彼の魂の履歴書には、生前、数々の未解決事件で偽札や絵画の贋作、果ては書類の筆跡鑑定を完璧に行い、数多くの巨悪の嘘を暴いてきた『伝説の警察技術鑑識官』と書かれていた。
「失礼。元鑑識官の先生、ちょっといいですか」
「おや、天国のお巡りさん……いや、ただのお巡りさんの目じゃないな。何の御用かね?」
老鑑識官は顕微鏡から目を離し、眼鏡の奥の鋭い瞳で俺を見た。
「先生、あんたは天国に来てからも、現世から送られてくる芸術データの鑑定を趣味でやっているそうですね。それも、ただの絵画の傷チェックじゃない」
俺は彼のデスクの上に散らばっている、AIが生成したイラストのプリントアウトを指差した。

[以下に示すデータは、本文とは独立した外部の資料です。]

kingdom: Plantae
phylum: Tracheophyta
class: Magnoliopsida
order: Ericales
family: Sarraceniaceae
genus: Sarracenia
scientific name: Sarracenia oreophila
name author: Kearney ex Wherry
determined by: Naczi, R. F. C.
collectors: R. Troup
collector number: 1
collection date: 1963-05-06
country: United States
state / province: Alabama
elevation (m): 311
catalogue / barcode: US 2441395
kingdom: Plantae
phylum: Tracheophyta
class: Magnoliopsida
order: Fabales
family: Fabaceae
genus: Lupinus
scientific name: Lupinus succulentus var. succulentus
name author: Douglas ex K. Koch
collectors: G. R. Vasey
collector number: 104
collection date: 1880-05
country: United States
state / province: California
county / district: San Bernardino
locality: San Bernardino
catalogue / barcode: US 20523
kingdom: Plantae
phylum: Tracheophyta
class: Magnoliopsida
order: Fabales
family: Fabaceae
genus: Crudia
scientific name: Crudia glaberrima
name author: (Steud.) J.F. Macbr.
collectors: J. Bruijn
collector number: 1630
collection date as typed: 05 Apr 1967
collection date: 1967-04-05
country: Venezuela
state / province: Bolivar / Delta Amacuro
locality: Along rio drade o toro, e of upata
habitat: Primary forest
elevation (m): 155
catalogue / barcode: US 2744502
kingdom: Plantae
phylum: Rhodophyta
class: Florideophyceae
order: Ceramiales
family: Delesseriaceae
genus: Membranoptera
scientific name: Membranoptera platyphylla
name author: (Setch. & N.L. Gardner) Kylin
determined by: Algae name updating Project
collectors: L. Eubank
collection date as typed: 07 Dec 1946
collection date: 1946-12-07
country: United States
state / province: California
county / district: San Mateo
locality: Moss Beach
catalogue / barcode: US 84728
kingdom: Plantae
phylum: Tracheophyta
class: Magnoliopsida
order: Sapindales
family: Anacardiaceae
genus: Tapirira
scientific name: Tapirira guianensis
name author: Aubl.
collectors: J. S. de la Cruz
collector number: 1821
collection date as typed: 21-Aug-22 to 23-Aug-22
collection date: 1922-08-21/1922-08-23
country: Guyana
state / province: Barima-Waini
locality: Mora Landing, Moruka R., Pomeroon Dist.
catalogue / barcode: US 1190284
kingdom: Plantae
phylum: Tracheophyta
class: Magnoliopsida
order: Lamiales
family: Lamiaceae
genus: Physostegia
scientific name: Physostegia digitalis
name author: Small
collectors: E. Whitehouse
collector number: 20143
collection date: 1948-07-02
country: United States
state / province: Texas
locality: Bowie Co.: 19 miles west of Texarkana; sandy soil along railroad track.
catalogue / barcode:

「あんたは、このAIが描いた絵の線のブレ、色彩の配置の癖を細かく分析している。AIがどれだけ精巧に人間の絵を真似て自動生成しても、その絵の根底にある筆使いの学習元……つまり、どの現世の画家のタッチを盗んだかを、あんたの目は全て見抜いている。ほら、このイラストの背景のグラデーションの癖。これは現世で今も生きている、ある若手画家の独自の筆運びだ。あんたのノートには、その画家の名前と、AIがそれを模倣した確率が完璧なパーセンテージで並んでいる」
「な、なんですってぇぇ!?」
エルがいつものように背後の椅子につまずきながら叫ぶ。
老鑑識官は、一瞬だけ驚愕に目を見開いたが、すぐに降参したように両手を挙げ、ニヤリと不敵に笑った。
「……恐れ入ったよ、名探偵。死んでからも私の職業病は見抜かれてしまうか。その通りだ。AIのプログラマーどもは新しい絵ができたと喜んでいるが、私の目から見れば、あれは高度に隠蔽された過去の魂たちの盗作だ。誰かがその境界線を厳しく引いてやらなければ、現世の真面目な芸術家たちが報われない。それが不愉快で、勝手に鑑定していたのさ」
俺は三つ目の選別バッジ――『AI・創作の神』のバッジをデスクにコトッと置いた。
「天国のルールが、あんたのその嘘を見抜く冷徹な目を必要としています。技術の進化が進むのはいいが、そこに創作者への正義がなきゃバグが起きる。……先生、天国で新しい神様、始めてみませんか?」
老鑑識官はバッジを愛おしそうに眺め、白衣のポケットに仕舞い込んだ。
「最新の人工知能が仕掛けた完璧な模倣を、私のロジックで暴く仕事か。……面白い。天国の科学捜査、喜んで引き受けよう」
その瞬間、エリア一帯に流れていた警告のエラーログが、一斉に正常へと書き換わった。現世のAI創作の概念に、ついに著作権とオリジナルの平穏を守る神が配置され、三つ目の大バグが完全に修正されたのだ。
「めぐるさん! やりました、完璧です! これでゲームの絶対神様も、芸術のエリアも大助かりです!」
エルが涙を流して俺の服の裾を引っ張る。
「やれやれ、現世の技術が進むたびに、人間のドロドロした問題の形が変わるだけだな。探偵の仕事は本当に終わりがないよ」
俺がポリポリと頭を掻きながら歩き出すと、天国の空が、また少しだけ新しい光で満たされていくのだった。